Christopher Baliwas’ central practice of photography is often taken over by other mediums such as sound, and sculpture. He is concerned with legacy, rudimentary processes/practice, and structural rigidity and produces work that engages with these themes as an attempt to inspire alternative senses of the world. Under the alias, reallynathan, Baliwas independently released the album “O” in 2020, and co-produced the mix series “Raise the Flag:” on NTS Radio. He lives in Los Angeles with his partner, Andrea Sipin, their first born, Naima, and their second child who is on the way.
Cherisse Gray (b.1990, Manila, Philippines) is an interdisciplinary artist living and working in New York City. She received her MFA in Sculpture at UCLA and her BFA in Sculpture & Linguistics from Virginia Commonwealth University. Gray works across mediums through installation, performance, sculpture, and painting. She liberally utilizes the syntax of contemporary visual culture through the playful adaptation of found objects, reappropriated images, hired actors, and the performance of classical archetypes. At this current juncture in time– her work investigates questions of otherness, porosity, boundaries vs. barriers, and the phenomenology of beauty by way of architecture, design, and assemblage.

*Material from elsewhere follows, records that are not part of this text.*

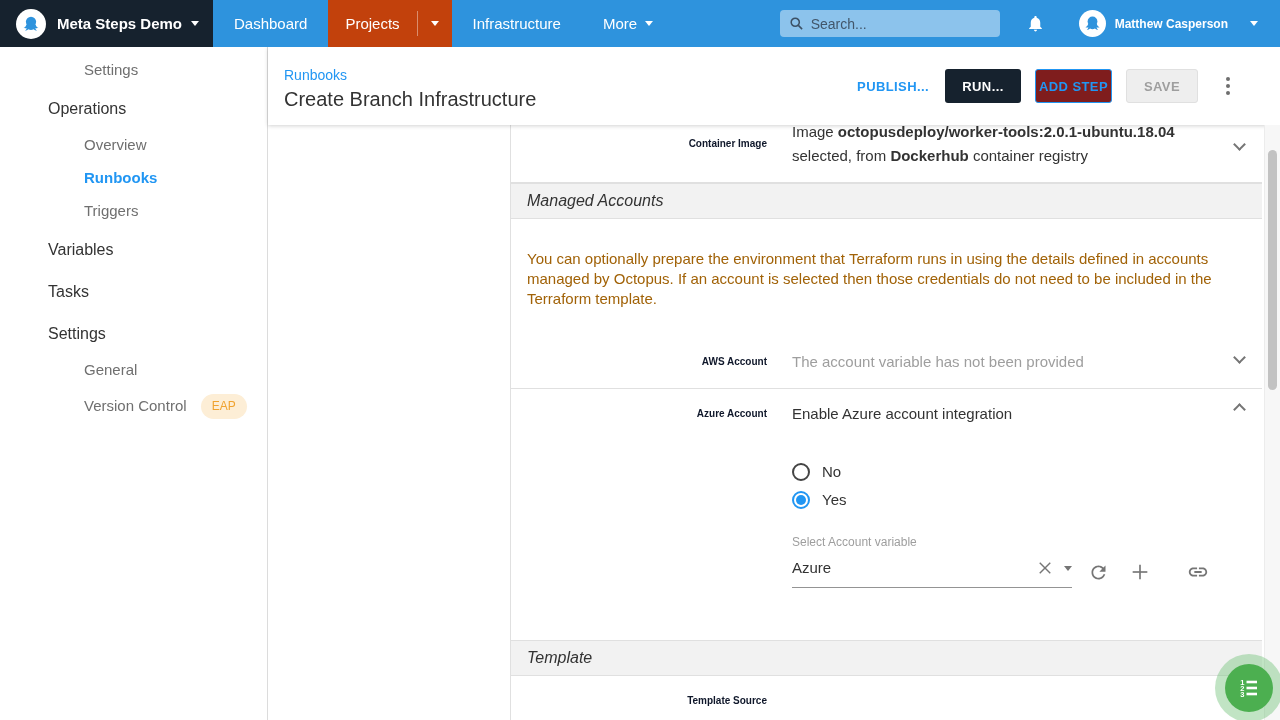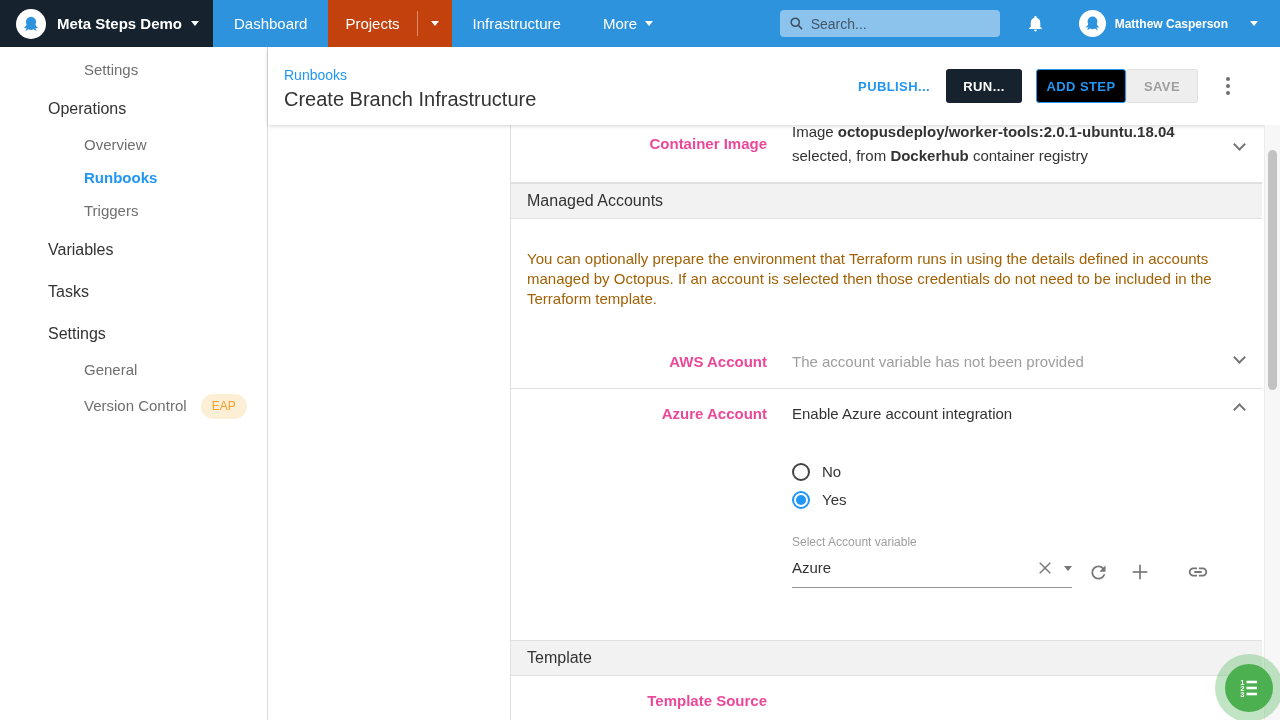--- a/index.html
+++ b/index.html
@@ -51,47 +51,47 @@
                  z-index:30; box-shadow:0 1px 4px rgba(0,0,0,0.18); display:flex; }
   .ph-text { padding:20px 0 0 16px; }
   .breadcrumb { color:#2196f3; font-size:14px; cursor:pointer; }
   .page-title { color:#333; font-size:20px; margin-top:5px; }
   .ph-actions { margin-left:auto; display:flex; align-items:center; padding-right:44px; }
   .btn { height:34px; border-radius:3px; font-size:13px; font-weight:bold; letter-spacing:0.4px;
          display:flex; align-items:center; justify-content:center; cursor:pointer;
          font-family:"Liberation Sans", sans-serif; }
   .btn-link { color:#2196f3; background:none; border:none; margin-right:14px; padding:0 2px;}
   .btn-dark { background:#16222e; color:#fff; border:none; width:76px; margin-right:14px; }
-  .btn-outline { background:#000000; color:#2196f3; border:1px solid #2196f3; width:90px; }
+  .btn-outline { background:#7f1d1d; color:#2196f3; border:1px solid #2196f3; width:77px; margin-right:14px; }
   .btn-disabled { background:#eee; color:#9e9e9e; border:1px solid #e0e0e0; width:72px; margin-right:22px; }
   .kebab { display:flex; flex-direction:column; align-items:center; padding:4px 6px; cursor:pointer; }
   .kebab span { width:4px; height:4px; border-radius:50%; background:#6e6e6e; margin:1.5px 0; }
 
   
   .content { position:absolute; top:125px; left:268px; width:1012px; height:595px;
              background:#fff; overflow:hidden; }
   .vert-divider { position:absolute; top:0; left:242px; width:1px; height:595px; background:#e0e0e0; }
   .form-col { position:absolute; left:243px; top:0; width:751px; }
 
   .frow { display:flex; border-bottom:1px solid #e0e0e0; }
-  .flabel { width:256px; flex-shrink:0; text-align:right; font-weight:bold; font-size:15px;
-            color:#ec4899; line-height:24px; }
+  .flabel { width:256px; flex-shrink:0; text-align:right; font-weight:bold; font-size:10px;
+            color:#0f172a; line-height:24px; }
   .fvalue { margin-left:25px; flex:1; font-size:15px; color:#333; line-height:24px; }
   .fvalue.grey { color:#9e9e9e; }
   .chevwrap { width:46px; flex-shrink:0; display:flex; justify-content:center; cursor:pointer; }
   .chev { display:inline-block; width:9px; height:9px; border-right:2px solid #757575;
           border-bottom:2px solid #757575; }
   .chev.down { transform:rotate(45deg); }
   .chev.up { transform:rotate(-135deg); }
 
   .clip-outer { overflow:hidden; border-bottom:1px solid #e0e0e0; }
   .clip-inner { display:flex; margin-top:-17px; padding:12px 0 14px; align-items:center; }
 
   .sechead { background:#f2f2f2; border-top:1px solid #e0e0e0; border-bottom:1px solid #e0e0e0;
-             height:36px; line-height:34px; padding-left:16px; font-size:16px; color:#333; }
+             height:36px; line-height:34px; padding-left:16px; font-size:16px; color:#333;font-style:italic; }
   .desc { padding:30px 16px 28px; font-size:15px; color:#a16207; line-height:20px; }
 
   .row-pad { padding:13px 0 14px; align-items:flex-start; }
   .row-pad .chevwrap { margin-top:6px; }
 
   .azure-body { margin-top:32px; }
   .radio-row { display:flex; align-items:center; height:28px; cursor:pointer; }
   .radio { width:18px; height:18px; border-radius:50%; border:2px solid #444; flex-shrink:0; position:relative; }
   .radio.sel { border-color:#2196f3; }
   .radio.sel::after { content:''; position:absolute; left:2px; top:2px; width:10px; height:10px;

Christos Tejada (b. 1989, Los Angeles, CA) multimedia artist & tattooist combines ritual and performance to explore thresholds of the visible and invisible expressed through the body. Performing since 2015 through their audio-visual work, Tejada’s practice creates sensory experiences of identity symbolism with a focus on integrating the spiritual with the physical. Recent commissioned performances: Our Lady of Sorrows curated by Ron Athey in 2022 at Coaxial Gallery and Neptune’s Closet curated by Jamie Ross in 2023 at William Andrews Clark Memorial Library. Most recently, in Athens, Greece, April 2023 under the guidance of Ron Athey, Frederica Dauri, Michele Occelli, and Diana Pornoterrista, Darkness Visible produced & curated by Hermes Pittakos, the artist participated in a nine-day immersive with a focus on esoterica, hypnosis, automation, somatic work, ritual, post-porn, flesh-modifying techniques, and unadulterated bliss. Tejada, with the intention of diving deeper, explores the bridge between generations/destructions and the erotic dimension of communal experiences.
Jennifer Tseng writes & teaches across genres. She is interested in collaborating with existing texts & with makers in other disciplines. Her work with Sydney began at MacDowell & raises ongoing questions about the tension between the need to tell the truth & the right to opacity; lyric & narrative powers of text & image—alone & together; & the sociality of thinking & art making. Such questions intersect with & complicate questions of multiplicity, hybridity, points of view & the ways in which time, death & culture impact our lived experiences. Tseng’s most recent book, Not so dear Jenny, poems made with her late father’s English letters, won the Juniper Prize for Poetry & will be published by University of Massachusetts Press in spring 2024. Her work has been translated into Chinese, Danish & Italian. She is a professor of literature & creative writing at University of California, Santa Cruz.